I'm going back to my doctor tomorrow before going to a psychiatrist to ask if it could be a virus like H-polari. Any advice or ideas about this are much appreciated!

0 likes, 4 replies

4 Replies

  • Posted

    My goodness, it sounds like you've had a hard time of things the last few years. I can't personally relate to many of your specific symptoms, but I'm glad you'll be going back to your doctor for further advice. Be persistent in finding answers - once you rule out things (like H-Polari) you can move forward on addressing the root causes, whatever they may be. The mental fog you're in happens to many people and can stem from a lot of things. Please know that no matter what you can and will feel You again. You're still young and it sounds to me like you have a lot of good things in your future, so push forward as best you can. 

    Much love xxx 

  • Posted

    So, Actually. I also smoked weed. 

    One day, i smoked and i had a panic attack. just out of the blue.

    Went to hospital, EKG, Bloodwork, MRI. Guess what? I was fine.

    So, they gave me some valium and sent me on my way, But thats not the end of the story!

    Every day, Every hour following that. I had panic attacks, Non stop.

    But not like the heart attack feeling. It was almost as if i was watching myself, stuck inside my head. Just barrely caring or noticing my own actions, as if on auto-pilot.

    Someplace very far away from where i really was, deep inside my head. Not eating, not caring about anything in the world, except being worried about being worried about all my symptoms(worry-ception)

    I had no reason for all this starting, i had a pretty stress free life, nothing worrying me.

    So, my General doctor, put me on some Buspar(Nasty stuff that) And it helped, But barrely. The Side effects were aweful for me. So my Psyhologist (Whom i had just started seeing) got together with my doctor and both reccomended i see a specialist for anxiety a psychiatrist. 

    So i traveled 4 hours to see one, And he finally diagnosed me with a Generalized Panic disorder/ Anxiety disorder (GAD).

    I went on many many different medications, just about all the SSRI's. Until we settled on Lexapro. Which finally, finally relieved me of my panic attacks. 

    I was on it for a few years, continued seeing my psychologist and only a year later i started to notice just some general anxiety creeping back, so we tried a few other medications and nothing seemed to make that go away.

    I haven't had any panic attacks since i started the lexapro, but now i'm off it, and have been for quite awhile.
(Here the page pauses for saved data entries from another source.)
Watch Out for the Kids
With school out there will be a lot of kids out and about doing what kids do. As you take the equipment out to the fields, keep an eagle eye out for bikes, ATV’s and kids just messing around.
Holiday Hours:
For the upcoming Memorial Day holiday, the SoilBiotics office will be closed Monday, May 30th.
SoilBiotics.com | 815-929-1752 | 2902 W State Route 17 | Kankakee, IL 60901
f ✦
The things my psyh taught me, to help me ignore, or ward off a panic attack have been more than helpful in getting me through it, Now i'm on Adderall ( which is supposed to make it worse?) But it doesn't. I've managed to keep my anxiety down just by sheer willpower? I guess. 
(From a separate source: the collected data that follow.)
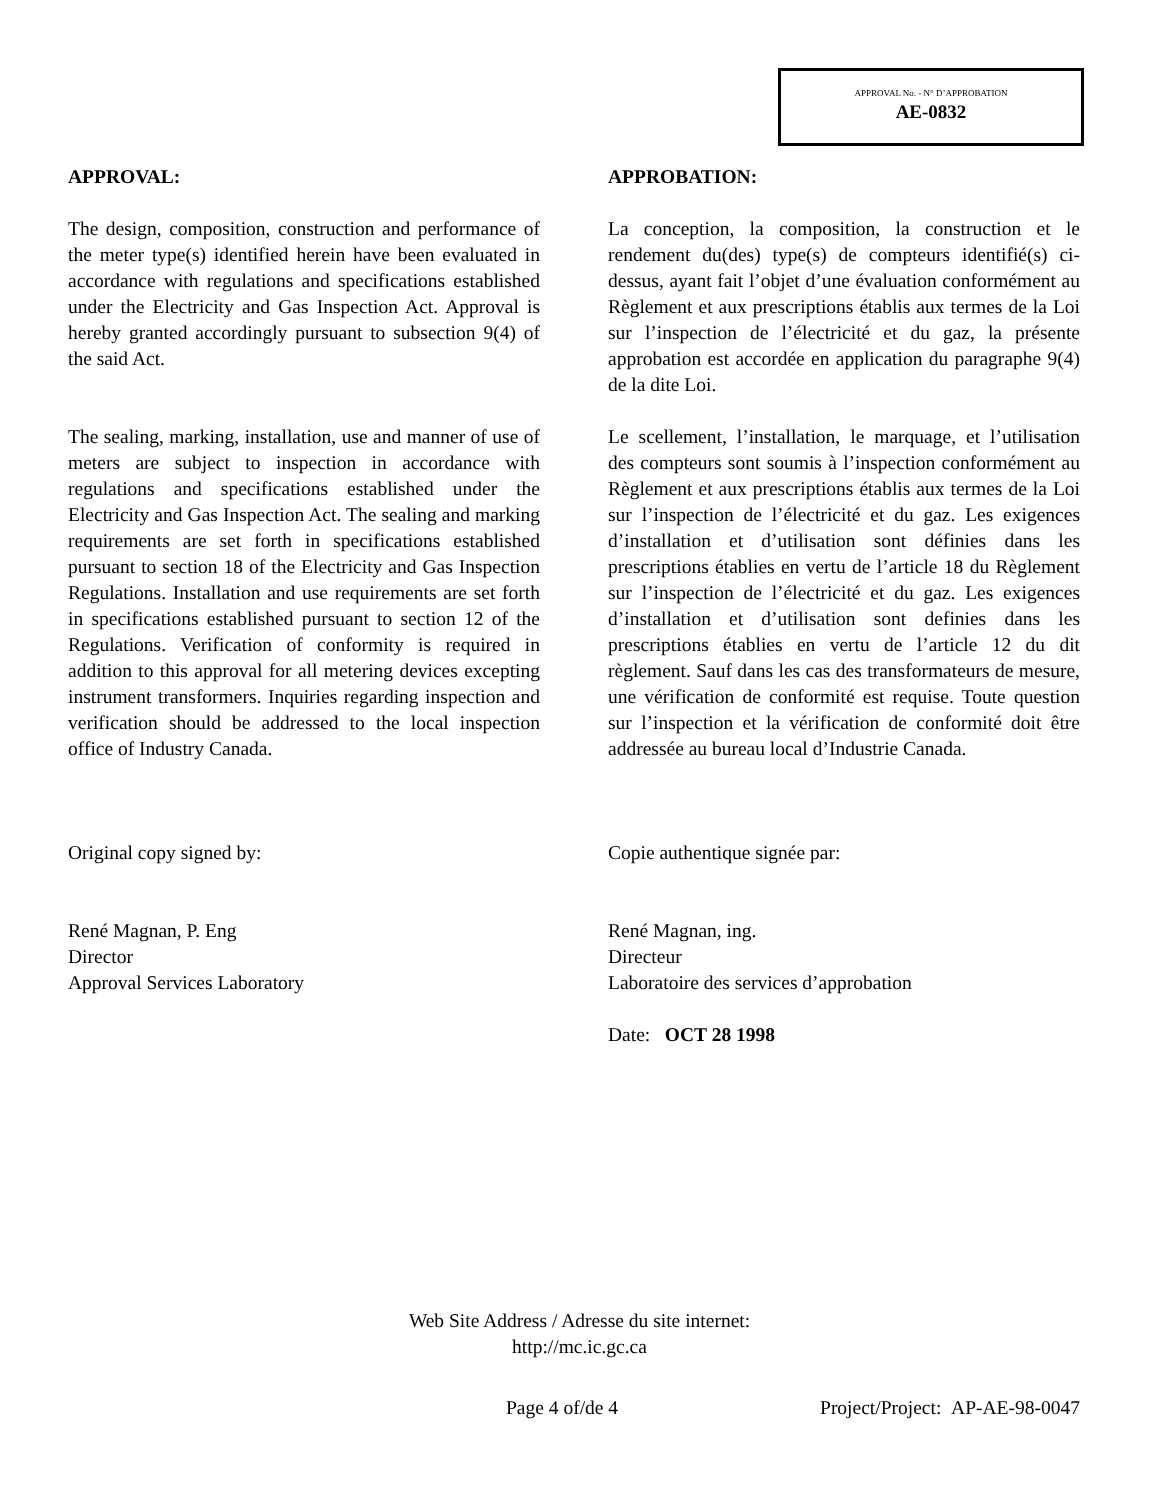APPROVAL No. - N° D’APPROBATION
AE-0832
APPROVAL:
The design, composition, construction and performance of the meter type(s) identified herein have been evaluated in accordance with regulations and specifications established under the Electricity and Gas Inspection Act. Approval is hereby granted accordingly pursuant to subsection 9(4) of the said Act.
The sealing, marking, installation, use and manner of use of meters are subject to inspection in accordance with regulations and specifications established under the Electricity and Gas Inspection Act. The sealing and marking requirements are set forth in specifications established pursuant to section 18 of the Electricity and Gas Inspection Regulations. Installation and use requirements are set forth in specifications established pursuant to section 12 of the Regulations. Verification of conformity is required in addition to this approval for all metering devices excepting instrument transformers. Inquiries regarding inspection and verification should be addressed to the local inspection office of Industry Canada.
Original copy signed by:
René Magnan, P. Eng
Director
Approval Services Laboratory
APPROBATION:
La conception, la composition, la construction et le rendement du(des) type(s) de compteurs identifié(s) ci-dessus, ayant fait l’objet d’une évaluation conformément au Règlement et aux prescriptions établis aux termes de la Loi sur l’inspection de l’électricité et du gaz, la présente approbation est accordée en application du paragraphe 9(4) de la dite Loi.
Le scellement, l’installation, le marquage, et l’utilisation des compteurs sont soumis à l’inspection conformément au Règlement et aux prescriptions établis aux termes de la Loi sur l’inspection de l’électricité et du gaz. Les exigences d’installation et d’utilisation sont définies dans les prescriptions établies en vertu de l’article 18 du Règlement sur l’inspection de l’électricité et du gaz. Les exigences d’installation et d’utilisation sont definies dans les prescriptions établies en vertu de l’article 12 du dit règlement. Sauf dans les cas des transformateurs de mesure, une vérification de conformité est requise. Toute question sur l’inspection et la vérification de conformité doit être addressée au bureau local d’Industrie Canada.
Copie authentique signée par:
René Magnan, ing.
Directeur
Laboratoire des services d’approbation
Date: OCT 28 1998
Web Site Address / Adresse du site internet:
http://mc.ic.gc.ca
Page 4 of/de 4
Project/Project: AP-AE-98-0047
    Anyways, I hope the story helps. 

    Go talk to a psych. Psychologist and psychiatrist. Both are excellent tools available to you. And mention  a GAD next time your at the doctor, I'm certianly not a doctor but it does sound quite similar to my situation.

    to this day, they have no idea why the weed caused me to tip over the edge. 

    Perhaps that day and that bowl of weed was just the final staw that broke the camels back, causing my brain chemicals to go bonkers. 

     

  • Posted

    Appreciate the feedback and its certainly something i'll look into. When i beat this demon, i promise to share what it was because i see endless posts about similiar feelings but no propoer diagnosis. Just doctors handing out perscription SSRI's like there free

    • Posted

      Well, SSRI's are generally the best way to go for GAD.

      But yeah, proper diagnosis is always good so you know exactly what you may have smile

      Psychologists are very helpful as well for this!